In this scenario, kinetic military operations become almost secondary. The industrial capacity to sustain warfare has been disabled through means that never required a missile to be fired at a factory.

This is the essence of supply chain warfare: achieving military effects through economic and technological means that avoid the thresholds of conventional conflict. The invisible war is already determining outcomes for conflicts that haven’t yet begun.

The Visibility Imperative

Addressing these vulnerabilities requires, first, visibility: knowing what dependencies exist, where they are concentrated, and how they could be disrupted.

Currently, this visibility doesn’t exist at scale. The DoD relies on over 200,000 suppliers but has “little visibility” into the origins of manufacturing. Prime contractors often don’t know their own supply chains below Tier 2.

Required visibility includes:

• Supplier mapping: Complete identification of all suppliers at all tiers for critical programs
• Geographic analysis: Understanding where production occurs and under what jurisdictions
• Single-point identification: Flagging components or materials with concentrated sourcing
• Risk scoring: Quantifying vulnerability for prioritization of mitigation efforts
• Real-time monitoring: Tracking supply chain conditions for early warning of disruption

Achieving this visibility requires contractual mandates (requiring suppliers to disclose their supply chains), technology investment (systems to aggregate and analyze supply chain data), and organizational authority (someone responsible for end-to-end supply chain security).

Current efforts are fragmented, uncoordinated, and limited in scope. The organizational will to impose these requirements—and the resources to implement them—remain inadequate to the threat.

The Diplomatic Dimension

Supply chain security isn’t purely a technical or industrial problem—it has critical diplomatic dimensions.

Many essential suppliers are located in allied or partner nations. Securing these supply chains requires coordination with foreign governments, which may have different priorities, constraints, and perspectives.

For suppliers in non-allied nations, the calculus is more complex. Reducing dependency on adversarial sources may require accepting higher costs, longer timelines, and reduced capabilities during transition. Political will for these tradeoffs is inconsistent.

Even within alliances, supply chain security can create tensions. If the U.S. demands that allies reduce their dependencies on certain nations, those allies may resent the imposition or question why America makes the same demands of them that it hasn’t met itself.

DIB protection activities in foreign countries could be perceived as U.S. government intrusion into sovereign areas. Coordination with host governments and conformance with existing treaties is essential—but adds complexity and potential points of failure.

The Race Against Time

The vulnerabilities described in this post are known. They have been documented in government reports, analyzed by think tanks, and discussed in classified briefings. The question is not awareness—it is action.

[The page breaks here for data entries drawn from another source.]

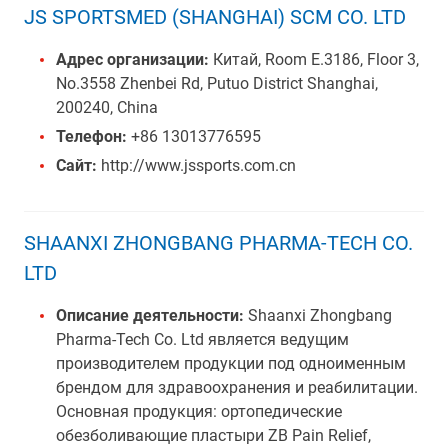
JS SPORTSMED (SHANGHAI) SCM CO. LTD
Адрес организации:
Китай, Room E.3186, Floor 3,
No.3558 Zhenbei Rd, Putuo District Shanghai,
200240, China
Телефон:
+86 13013776595
Сайт:
http://www.jssports.com.cn
SHAANXI ZHONGBANG PHARMA-TECH CO.
LTD
Описание деятельности:
Shaanxi Zhongbang
Pharma-Tech Co. Ltd является ведущим
производителем продукции под одноименным
брендом для здравоохранения и реабилитации.
Основная продукция: ортопедические
обезболивающие пластыри ZB Pain Relief,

Addressing these vulnerabilities requires:

• Years to build new facilities
• Years to train workers
• Years to qualify alternative suppliers
• Years to develop domestic sources for critical materials
• Years to implement robust cybersecurity across the supply chain

The timeline for potential peer conflict may not provide those years. Every year of delay in addressing vulnerabilities is a year adversaries use to exploit them further.

The invisible war is being fought now. The question is whether the United States will mobilize to fight it—or continue treating supply chain security as a secondary concern until the visible war begins and the outcome has already been determined.